Großeinsatz für die Freiwillige Feuerwehr Itzehoe gestern um 17.49 Uhr am Fraunhofer-Institut für Siliziumtechnologie ISIT. In einem Labor war am frühen Abend eine Lithium-Ionen-Batterie in Brand geraten. Die Brandmeldeanlage schlug Alarm. Wegen der starken Rauchentwicklung wurde das Gebäude vorübergehend evakuiert. 200 Mitarbeiter mussten das ISIT verlassen, weil im Erdgeschoss das Feuer ausgebrochen war. Verletzt wurde bei dem Brand niemand.

Das Feuer zu löschen war keine ungefährliche Aufgabe. „Eine Lithium-Ionen-Batterie ist leicht entzündlich und darf nicht mit Wasser gelöscht werden“, erklärte Wehrführer Peter Happe gegenüber unserer Zeitung. Stattdessen kam Kohlensäure zum Einsatz.
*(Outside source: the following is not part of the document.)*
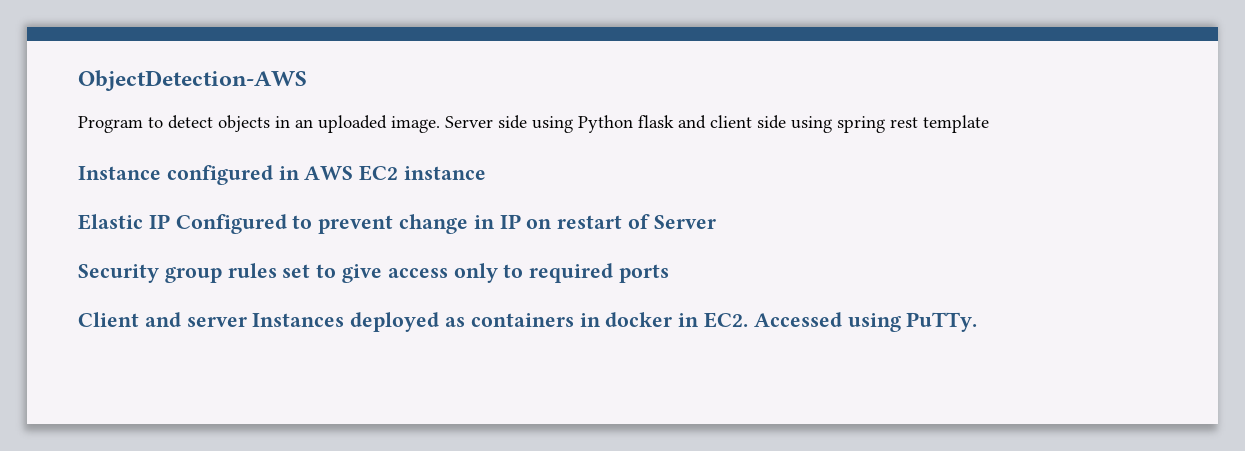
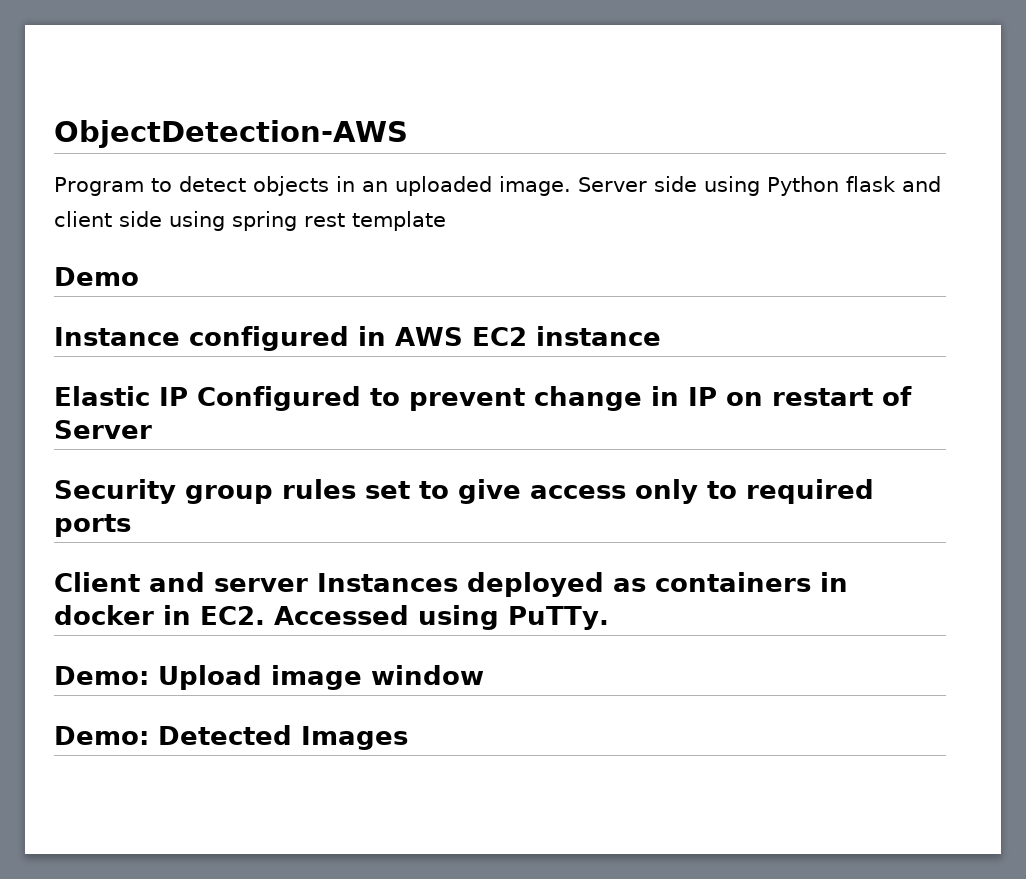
(989, 124) none -> [54,267,139,286] // Demo
(978, 322) none -> [54,665,484,690] [54,725,408,750] // Demo: Upload image window // Demo: Detected Images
Wie Happe informierte, hätten Mitarbeiter bis mittags in dem Labor mit der Batterie, die etwa die Größe eines Schuhkartons hätte, experimentiert und danach den Raum verschlossen. Über die Brandursache und Schadenshöhe war gestern Abend bei Redaktionsschluss allerdings noch nichts bekannt.

Das Feuer war schnell gelöscht, „das Labor ist aber komplett schwarz und kann nicht mehr benutzt werden“, so Happe. Das Erdgeschoss blieb erst einmal gesperrt und darf nicht betreten werden. „Es gab eine sehr starke Verrauchung. Die Konzentration der Gase ist noch zu hoch.“ Diese seien zwar nicht giftig, aber gesundheitsschädlich.

In Sorge war keiner der ISIT-Mitarbeiter während des Einsatzes. Sie verfolgten ruhig den Einsatz der Wehr, die mit 33 Mann angerückt war. „Die Evakuierung lief absolut reibungslos“, betonte Institutsleiter Wolfgang Benecke. Betriebsfeuerwehr und Freiwillige Feuerwehr seien in nur wenigen Minuten vor Ort gewesen, die Sicherheitsmitarbeiter hatten alles im Griff, lobte er. Glücklicherweise sei alles glimpflich ausgegangen. „Das Feuer war der schwerwiegendste Vorfall in der Geschichte des ISIT“, so Benecke. Das spräche für die guten Sicherheitsbedingungen.

Seit 1995 gibt es das Fraunhofer Institut für Siliziumtechnologie in Itzehoe. Das Unternehmen entwickelt und fertigt mikromechanische und mikroelektronische Bauelemente, zu denen auch Lithium-Ionen-Batterien zählen. Solche Batterien gibt es in unterschiedlichen Größen. Sie werden unter anderem in Smartphones, Tablets oder auch Elektroautos eingesetzt.